Bild: Wird gegen den Fiskalpakt klagen: Herta Däubler-Gmelin.
taz: Sie bereiten eine Klage vor dem Bundesverfassungsgericht gegen den
Europäischen Fiskalpakt und den permanenten Rettungsschirm vor. Mit diesen
Verträgen verabreden die Eurostaaten, ihre Staatshaushalte zu sanieren und
einen Notgroschen zurückzulegen. Was ist daran falsch?
Herta Däubler-Gmelin: Wenn es nur so harmlos wäre, wie Sie es beschreiben!

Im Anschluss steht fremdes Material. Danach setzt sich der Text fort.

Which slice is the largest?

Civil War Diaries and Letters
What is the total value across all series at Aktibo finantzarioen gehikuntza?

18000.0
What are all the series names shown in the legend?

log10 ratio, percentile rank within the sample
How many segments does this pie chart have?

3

In Wirklichkeit geschieht etwas ganz anderes. Der Fiskalpakt und der neue
Rettungsschirm ESM werden in völkerrechtliche Verträge gegossen, die nicht
kündbar sind. Beide Verträge verändern die Haushaltsbefugnisse des
Deutschen Bundestags gravierend.
Die Bürgerinnen und Bürger, deren Verfassungsbeschwerde Professor Degenhart
und ich vertreten, argumentieren deshalb: Unser Recht, einen Bundestag zu
wählen, der auch etwas zu sagen hat, wird massiv beeinträchtigt.
Geht es Ihnen um die Zustimmung der Bürger, oder finden Sie, dass Europa zu
stark wird?
Wir sind sehr für Europa. Allerdings für eines, das rechtsstaatlich und
demokratisch ist. Wir wollen ein besseres Europa. Wir sind nicht für ein
Europa, in dem lediglich Regierungen, Eurokraten und Banken bestimmen.
Deswegen sagen wir mit dem Bundesverfassungsgericht, dass jeder
Hoheitstransfer in kritischen Kernbereichen unseres Gemeinwesens der
Zustimmung der Bürger bedarf. Außerdem sollte man die Kompetenzen, die den
nationalen Parlamenten entzogen werden, beim Europäischen Parlament
ansiedeln.
Sie sagen, der Rettungsschirm ESM und der Fiskalpakt seien nicht mehr
kündbar. Wenn aber der Bundestag einen solchen Vertrag ändern wollte,
könnte er es. Sind seine Rechte damit nicht gewahrt?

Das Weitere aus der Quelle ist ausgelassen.